**DATA SUPPLIED:**

* * * * *

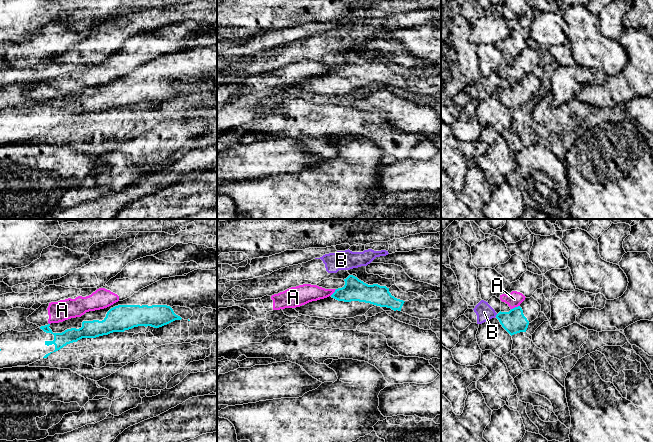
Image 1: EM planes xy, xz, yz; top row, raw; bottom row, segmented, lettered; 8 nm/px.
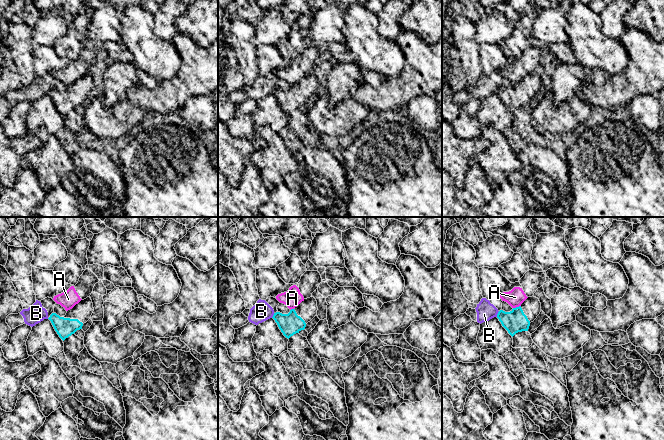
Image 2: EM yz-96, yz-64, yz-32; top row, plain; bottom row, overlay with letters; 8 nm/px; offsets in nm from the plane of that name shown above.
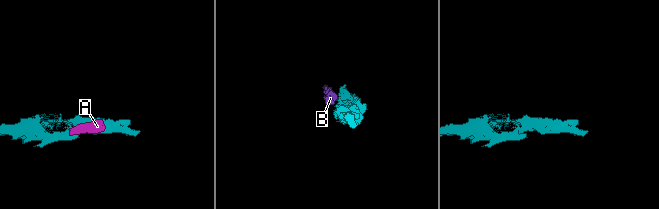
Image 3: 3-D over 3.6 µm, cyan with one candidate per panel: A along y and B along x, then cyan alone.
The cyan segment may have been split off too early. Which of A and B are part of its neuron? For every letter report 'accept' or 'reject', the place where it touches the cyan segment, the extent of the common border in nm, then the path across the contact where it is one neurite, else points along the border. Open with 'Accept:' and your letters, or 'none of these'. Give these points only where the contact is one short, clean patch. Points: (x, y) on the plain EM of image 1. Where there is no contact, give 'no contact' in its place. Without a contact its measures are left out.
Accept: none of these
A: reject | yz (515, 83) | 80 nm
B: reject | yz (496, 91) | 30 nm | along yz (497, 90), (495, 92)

* * * * *

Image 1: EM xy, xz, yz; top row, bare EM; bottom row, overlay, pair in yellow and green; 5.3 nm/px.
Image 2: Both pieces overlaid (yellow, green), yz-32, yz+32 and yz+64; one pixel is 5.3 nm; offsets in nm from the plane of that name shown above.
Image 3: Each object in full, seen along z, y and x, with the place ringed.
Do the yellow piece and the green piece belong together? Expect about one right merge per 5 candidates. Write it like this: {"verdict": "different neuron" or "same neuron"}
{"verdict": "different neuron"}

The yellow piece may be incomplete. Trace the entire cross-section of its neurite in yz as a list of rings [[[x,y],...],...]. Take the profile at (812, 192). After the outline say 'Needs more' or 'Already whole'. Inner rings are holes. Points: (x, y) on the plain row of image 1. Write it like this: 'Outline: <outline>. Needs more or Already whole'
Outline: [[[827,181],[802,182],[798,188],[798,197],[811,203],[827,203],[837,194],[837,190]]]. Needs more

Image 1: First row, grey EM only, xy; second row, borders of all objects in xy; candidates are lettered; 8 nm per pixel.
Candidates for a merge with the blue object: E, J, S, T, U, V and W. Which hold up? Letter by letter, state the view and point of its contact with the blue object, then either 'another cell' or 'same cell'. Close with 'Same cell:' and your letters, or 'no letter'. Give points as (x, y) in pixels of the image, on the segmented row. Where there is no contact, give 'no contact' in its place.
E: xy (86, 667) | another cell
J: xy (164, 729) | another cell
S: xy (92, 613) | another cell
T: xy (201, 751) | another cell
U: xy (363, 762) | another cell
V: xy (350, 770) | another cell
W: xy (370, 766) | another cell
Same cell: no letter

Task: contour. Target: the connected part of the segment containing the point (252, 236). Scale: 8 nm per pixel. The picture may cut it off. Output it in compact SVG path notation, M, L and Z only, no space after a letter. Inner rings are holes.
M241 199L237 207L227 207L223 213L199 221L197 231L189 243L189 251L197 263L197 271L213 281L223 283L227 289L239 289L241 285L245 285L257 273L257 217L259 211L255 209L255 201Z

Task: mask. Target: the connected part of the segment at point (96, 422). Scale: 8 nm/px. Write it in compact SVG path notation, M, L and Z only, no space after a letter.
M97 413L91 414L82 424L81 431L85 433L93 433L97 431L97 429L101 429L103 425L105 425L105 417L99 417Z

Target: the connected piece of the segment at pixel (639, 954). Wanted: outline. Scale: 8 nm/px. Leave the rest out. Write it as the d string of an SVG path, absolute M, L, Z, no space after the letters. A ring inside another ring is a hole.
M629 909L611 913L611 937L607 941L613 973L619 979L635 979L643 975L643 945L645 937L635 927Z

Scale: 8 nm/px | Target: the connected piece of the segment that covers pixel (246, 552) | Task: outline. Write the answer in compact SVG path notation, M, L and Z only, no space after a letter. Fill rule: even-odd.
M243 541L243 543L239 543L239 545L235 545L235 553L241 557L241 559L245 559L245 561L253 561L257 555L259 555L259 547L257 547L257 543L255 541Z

* * * * *

Can you repeat, word for word, every line above from the one containing "The yellow piece may" down to the one containing "Image 1: First", including both?

The yellow piece may be incomplete. Trace the entire cross-section of its neurite in yz as a list of rings [[[x,y],...],...]. Take the profile at (812, 192). After the outline say 'Needs more' or 'Already whole'. Inner rings are holes. Points: (x, y) on the plain row of image 1. Write it like this: 'Outline: <outline>. Needs more or Already whole'
Outline: [[[827,181],[802,182],[798,188],[798,197],[811,203],[827,203],[837,194],[837,190]]]. Needs more

Image 1: First row, grey EM only, xy; second row, borders of all objects in xy; candidates are lettered; 8 nm per pixel.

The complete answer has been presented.